Our students and teachers participated of different and interesting moments in which they had the opportunity of using in context, different words and expressions of daily life to interact with others. It was funny and curious to know different customs around the world.
INTERESTING FACTS ABOUT SAINT PATRICK´S DAY
- St. Patrick’s Day is an annual feast day celebrating the patron saint the day is named after. It is a national holiday of Ireland and is usually celebrated on March 17th.
- It has become a popular holiday in the United States. People wear green and eat corned beef and cabbage.
- It is believed St. Patrick, a Roman-Britain-born Christian missionary, was born in the late fourth century and is credited with bringing Christianity to the Irish people.
- It is also believed St. Patrick drove all the snakes out of Ireland. However, post-glacial Ireland never actually had snakes. Many believe that the term “snakes” referred to the serpent symbolism of the Druids of that time and place. Today, there are no snakes to be found!
- Most people, whether they are Irish or not, wear green on this day. One of the Irish traditions is to pinch anyone who is not wearing green on St. Patrick’s Day.
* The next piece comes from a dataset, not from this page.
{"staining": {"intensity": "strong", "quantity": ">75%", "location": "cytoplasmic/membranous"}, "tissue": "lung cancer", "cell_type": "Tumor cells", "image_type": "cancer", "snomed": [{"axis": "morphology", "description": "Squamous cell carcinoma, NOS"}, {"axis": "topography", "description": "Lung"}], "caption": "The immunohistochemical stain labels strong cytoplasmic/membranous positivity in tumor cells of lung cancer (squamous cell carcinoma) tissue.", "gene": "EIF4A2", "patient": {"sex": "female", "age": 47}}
- Irish immigrants began observing the holiday in Boston in 1737 and the first St. Patrick’s Day parade was held in New York City in 1766.
- Corned beef and cabbage are traditional foods eaten on this holiday. The shamrock, pots of gold, and leprechauns are also associated with St. Patrick’s Day. The shamrock was worn as a badge on the lapel. Three is Ireland’s magic number and the three leaves that make up the shamrock are supposed to bring good luck. They also represent the Holy Trinity in the Christian religion.
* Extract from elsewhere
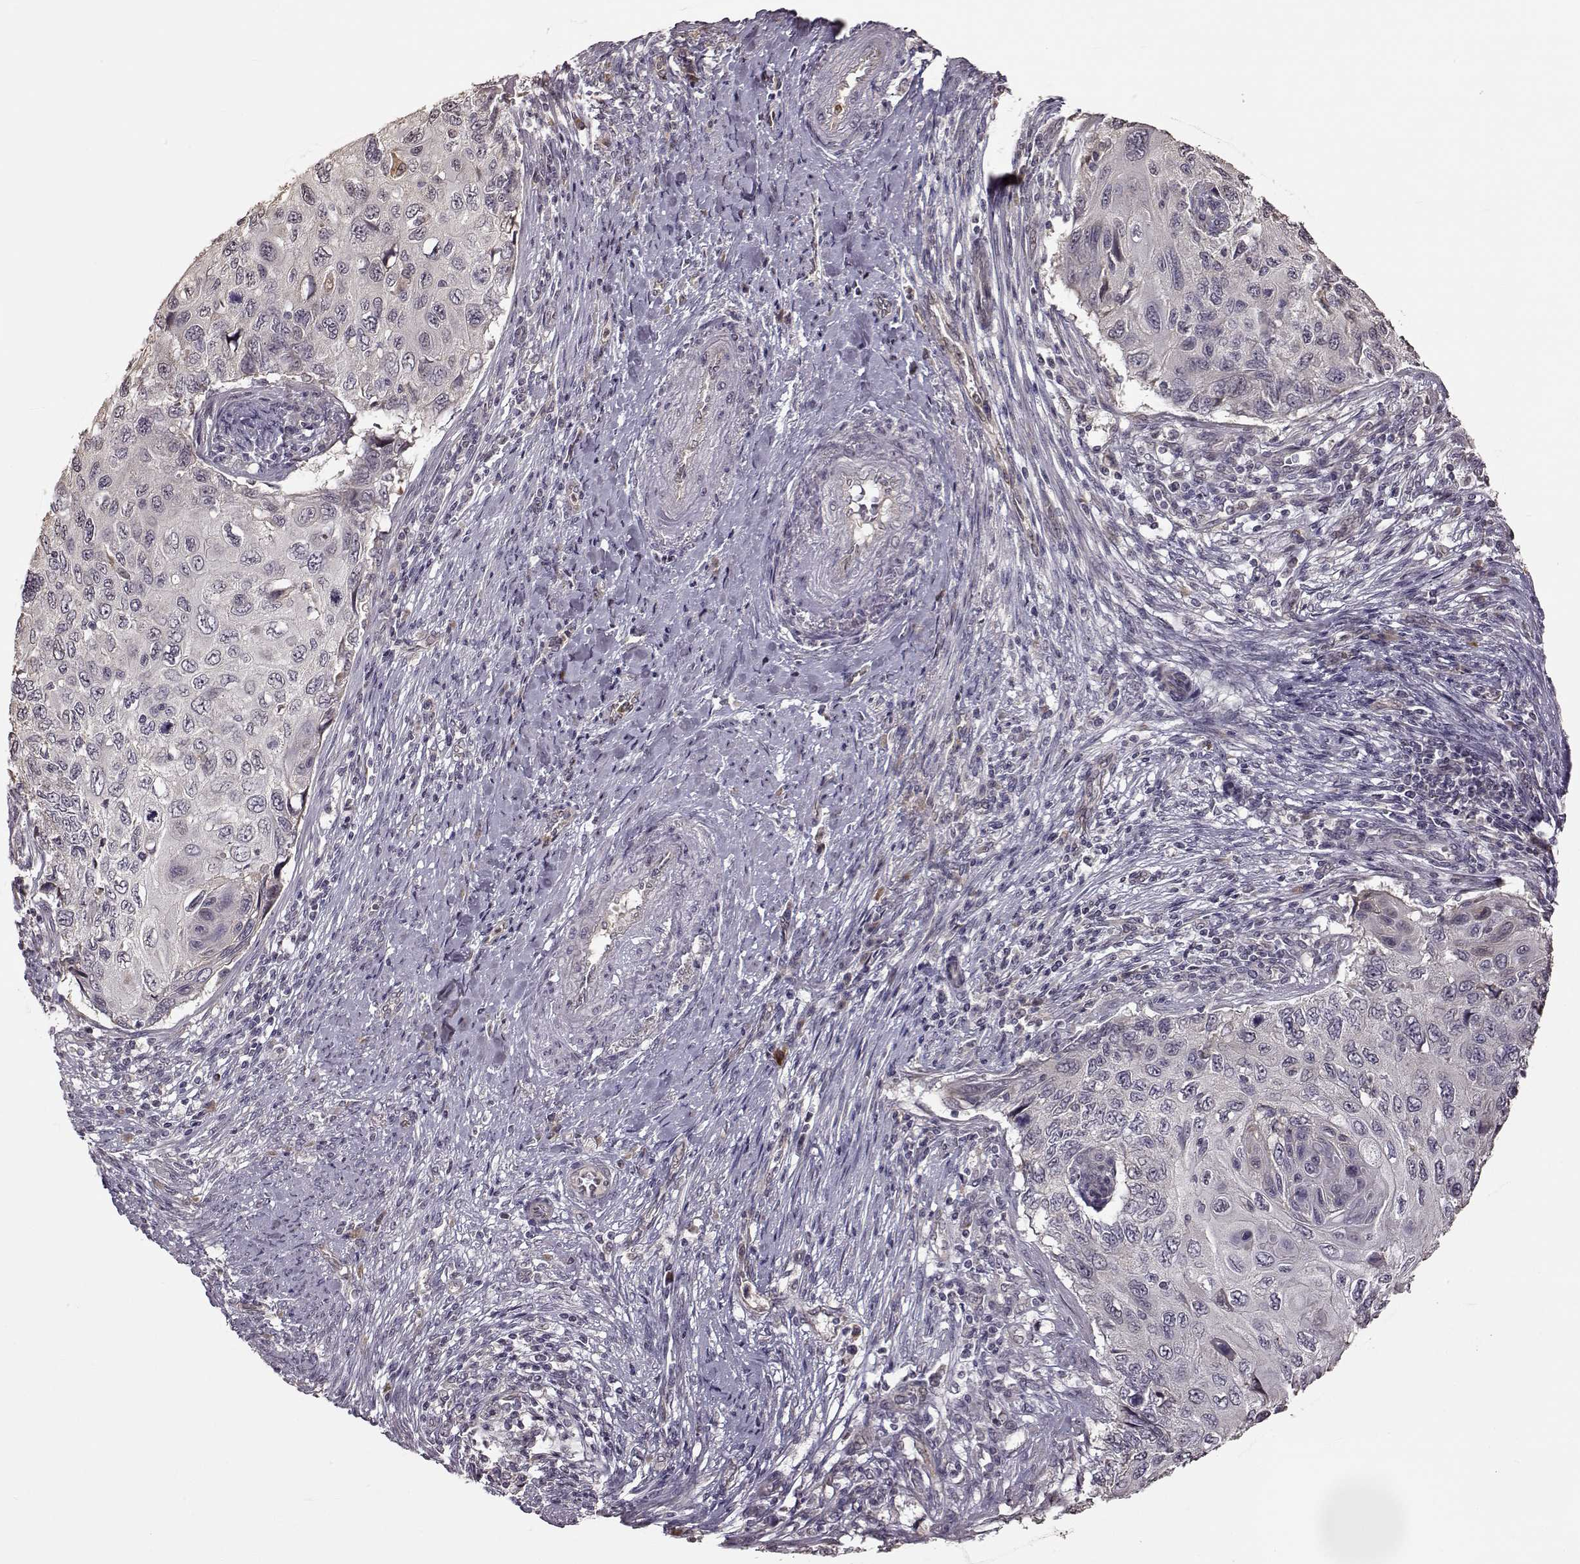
{"staining": {"intensity": "negative", "quantity": "none", "location": "none"}, "tissue": "cervical cancer", "cell_type": "Tumor cells", "image_type": "cancer", "snomed": [{"axis": "morphology", "description": "Squamous cell carcinoma, NOS"}, {"axis": "topography", "description": "Cervix"}], "caption": "Protein analysis of cervical cancer (squamous cell carcinoma) demonstrates no significant staining in tumor cells. (Stains: DAB immunohistochemistry with hematoxylin counter stain, Microscopy: brightfield microscopy at high magnification).", "gene": "CRB1", "patient": {"sex": "female", "age": 70}}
- The leprechaun is a small Irish fairy. He is dressed like a shoemaker, with pointed shoes and a hat. He also wears a leather apron. Leprechauns are supposed to be unfriendly little men who live alone in the forest, spending all of their time making shoes and guarding their treasures.
- If someone catches a leprechaun, he will be forced to tell where he hides all his pots of gold. However, the leprechaun must be watched at all times. If his captor looks away, the leprechaun will vanish along with his treasure.
AS A RELIGIOUS AND CULTURAL OBSERVANCE
- Saint Patrick is known as the Apostle of Ireland, who brought Christianity to Ireland.
- According to Irish lore, the day could have been St. Maewyn’s Day because it was Patrick’s birth name before he adopted Patricius after becoming a priest.
- Many Catholic churches move the date of the Feast of Saint Patrick if March 17 falls during Holy Week.
- In 1737, the Feast of Saint Patrick was first celebrated in the United States by Irish immigrants. By 1762, New York City held the first official parade and, over time, it’s become one of the world’s largest St. Patrick’s Day parades.
- Since 1962, the Chicago River is dyed Kelly green during the celebration. Forty tons of dye is dumped into the river which changes color for four to five hours.
- The shamrock is Ireland’s national flower. It is also one of the main symbols of St. Patrick, which represents the Holy Trinity. The three-leafed plant is often used as a badge.
- It’s a common mistake to confuse a four-leaf clover and a shamrock. The four-leaf clover is considered lucky because they’re generally hard to find.
- A popular pastime of St. Patrick’s Day is for adults to drink green beer. Around the world, millions of pints of beer are consumed on St. Patrick’s Day, amounting to more than $245 million!